Exercise directions :: Every line of the listing below from the one with "right eye: (294, 82)" up to and including the one with "left eye: (287, 2050)" should be retyped exactly, and nothing else; pictures are not part of the copy.

Data records ::
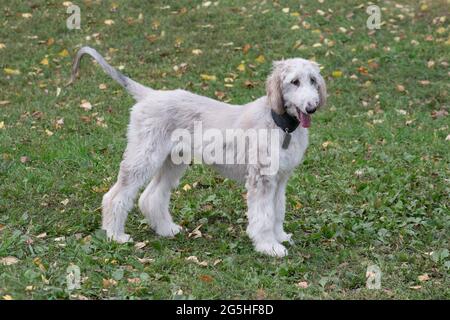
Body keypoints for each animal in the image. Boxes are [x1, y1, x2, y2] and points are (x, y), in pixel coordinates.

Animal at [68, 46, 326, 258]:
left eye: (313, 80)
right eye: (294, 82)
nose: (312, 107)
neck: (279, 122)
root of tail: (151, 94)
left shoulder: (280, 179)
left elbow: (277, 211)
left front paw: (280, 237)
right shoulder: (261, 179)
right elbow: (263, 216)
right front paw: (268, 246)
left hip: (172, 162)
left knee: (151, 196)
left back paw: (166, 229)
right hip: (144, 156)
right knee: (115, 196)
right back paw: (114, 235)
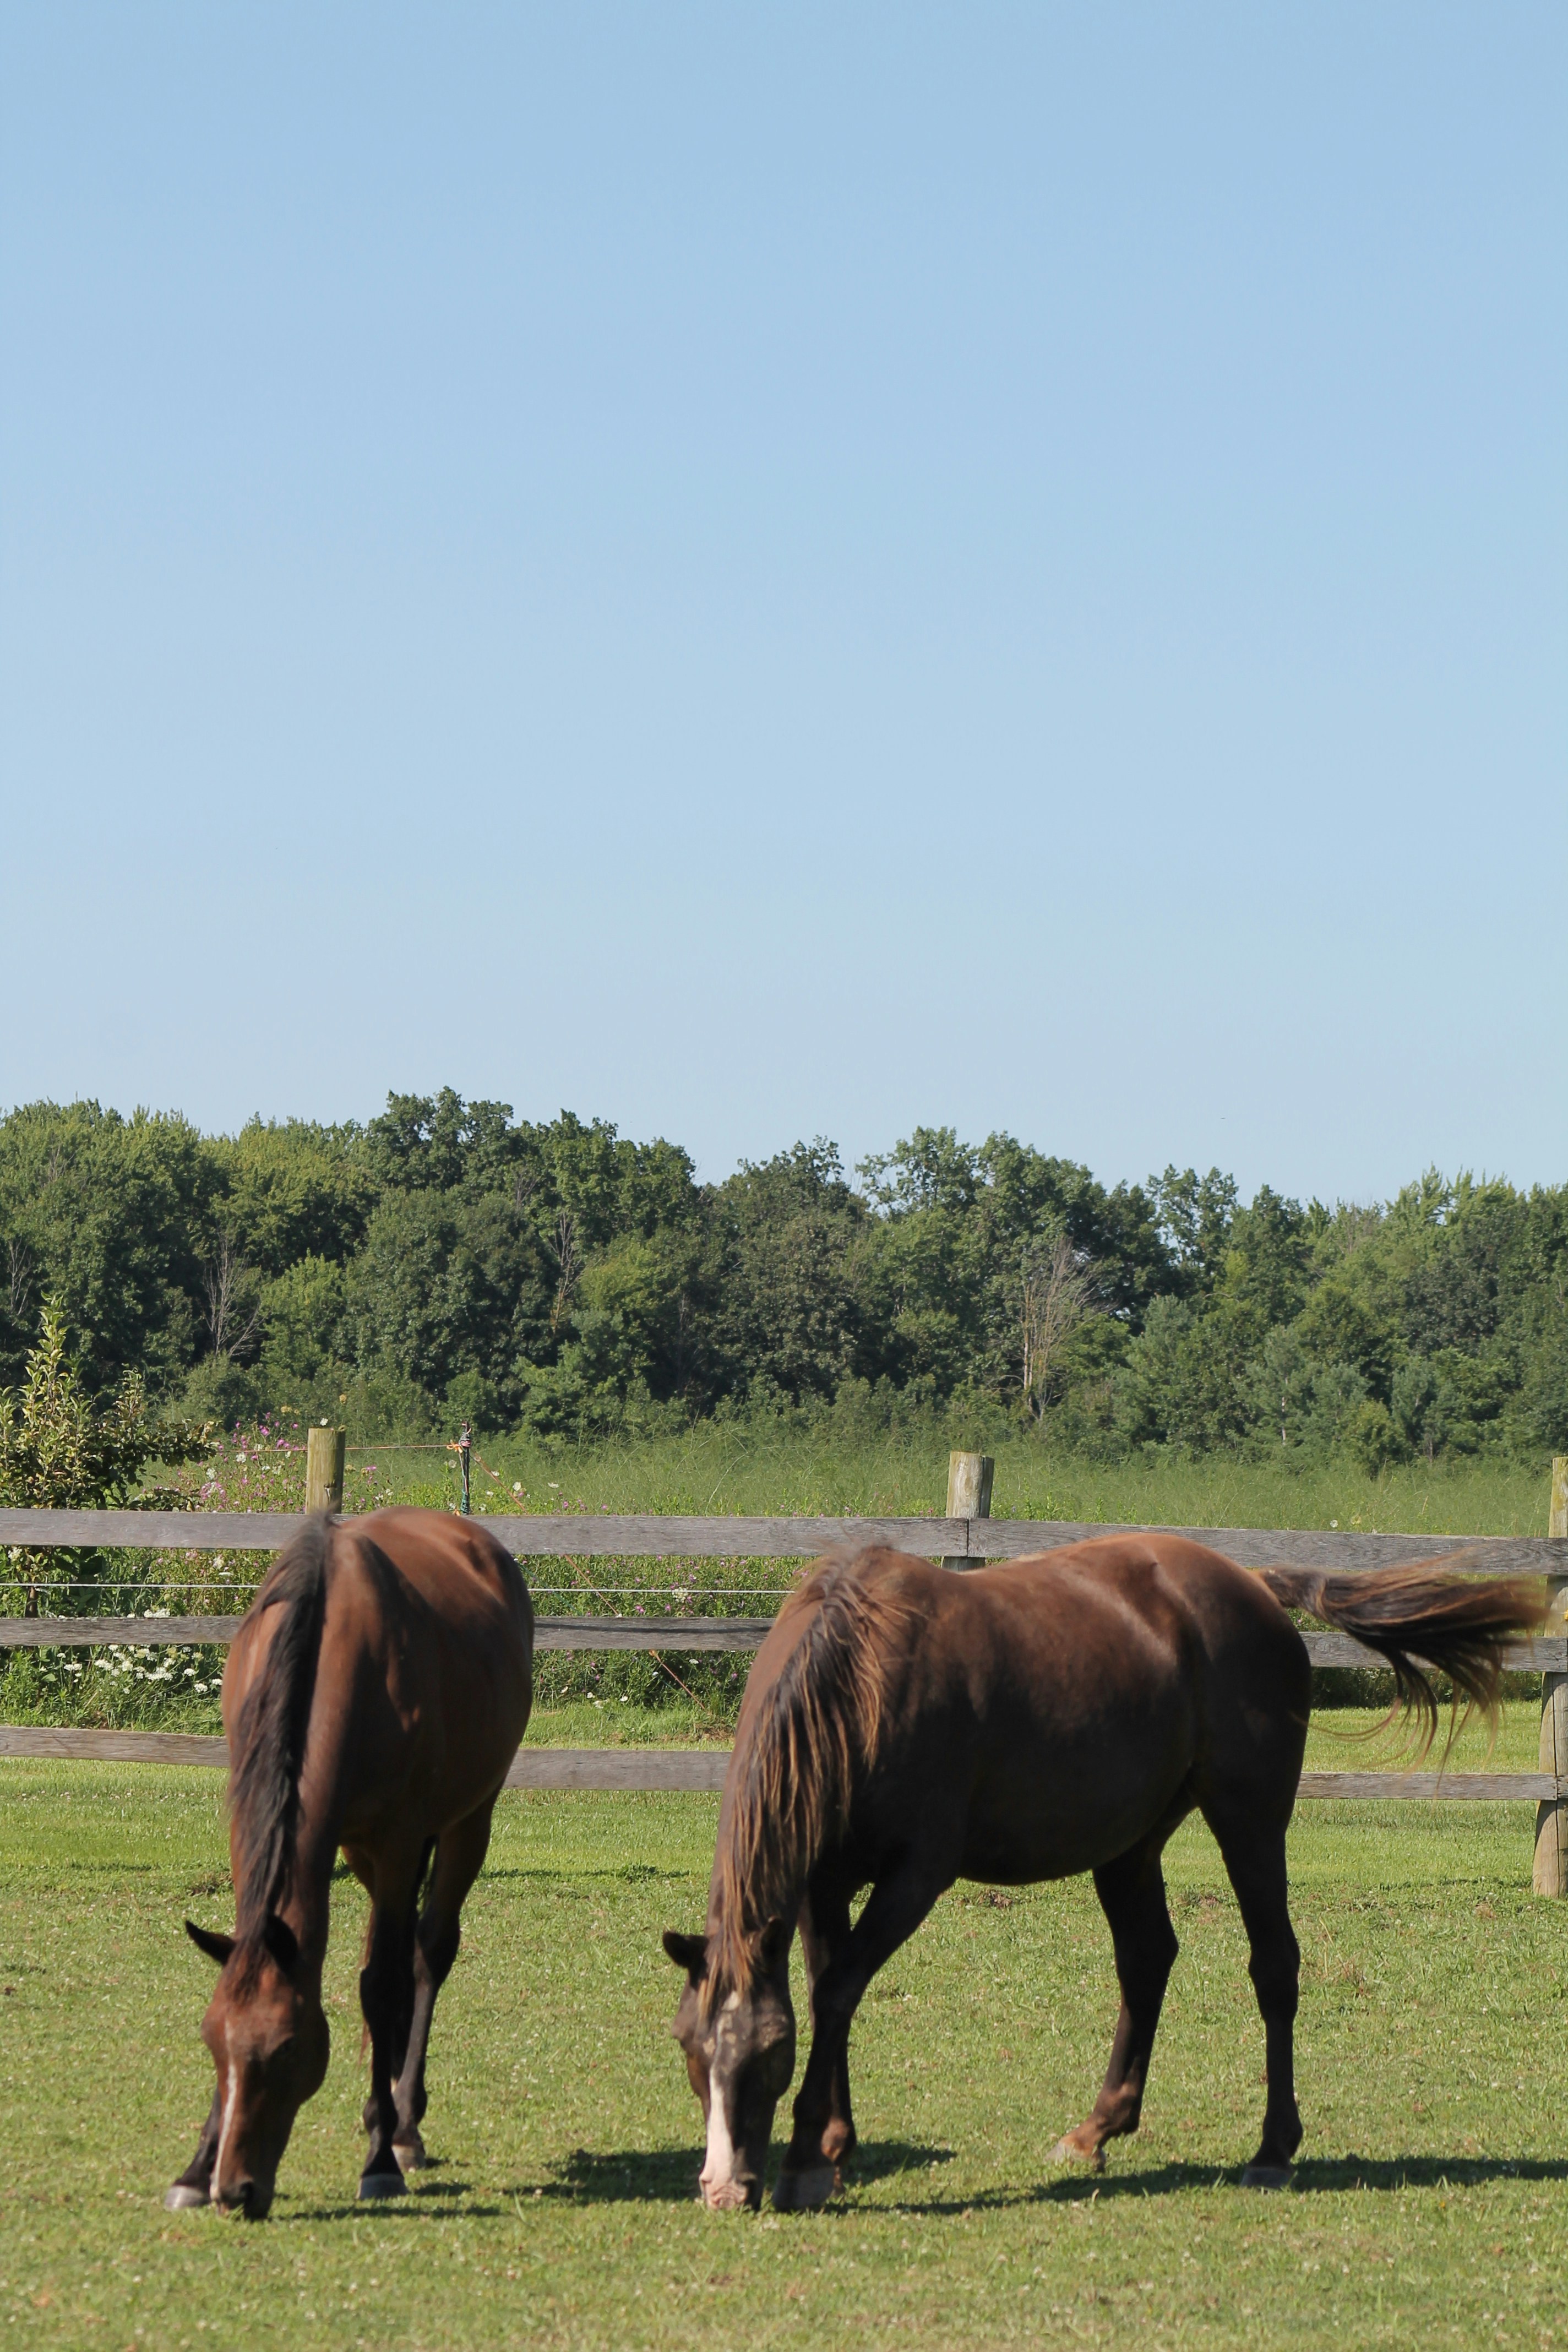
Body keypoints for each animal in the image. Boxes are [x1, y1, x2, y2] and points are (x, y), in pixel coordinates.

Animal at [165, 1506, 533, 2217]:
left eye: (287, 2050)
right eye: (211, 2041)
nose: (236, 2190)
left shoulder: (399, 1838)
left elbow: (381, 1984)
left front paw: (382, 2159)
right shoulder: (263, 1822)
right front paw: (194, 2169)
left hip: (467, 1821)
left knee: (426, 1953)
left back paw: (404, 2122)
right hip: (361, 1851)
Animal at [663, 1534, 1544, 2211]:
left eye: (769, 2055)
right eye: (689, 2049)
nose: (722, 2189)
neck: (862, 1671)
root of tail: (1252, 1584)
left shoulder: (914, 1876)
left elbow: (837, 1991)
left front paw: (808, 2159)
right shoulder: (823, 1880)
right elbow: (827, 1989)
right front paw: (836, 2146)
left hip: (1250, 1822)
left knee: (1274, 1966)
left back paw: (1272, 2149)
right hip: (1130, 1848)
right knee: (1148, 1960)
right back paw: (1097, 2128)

Completed task ::
right eye: (294, 82)
nose: (312, 107)
neck: (279, 122)
root of tail: (151, 94)
left shoulder: (280, 179)
left elbow: (277, 211)
left front paw: (280, 237)
right shoulder: (261, 179)
right elbow: (263, 216)
right front paw: (268, 246)
left hip: (172, 162)
left knee: (151, 196)
left back paw: (166, 229)
right hip: (144, 156)
right knee: (115, 196)
right back paw: (114, 235)
Body keypoints for each animal in the image. Boxes are [x1, y1, x2, y2] and points are (x, y), in pixel coordinates.

Animal at [165, 1506, 533, 2217]:
left eye: (287, 2050)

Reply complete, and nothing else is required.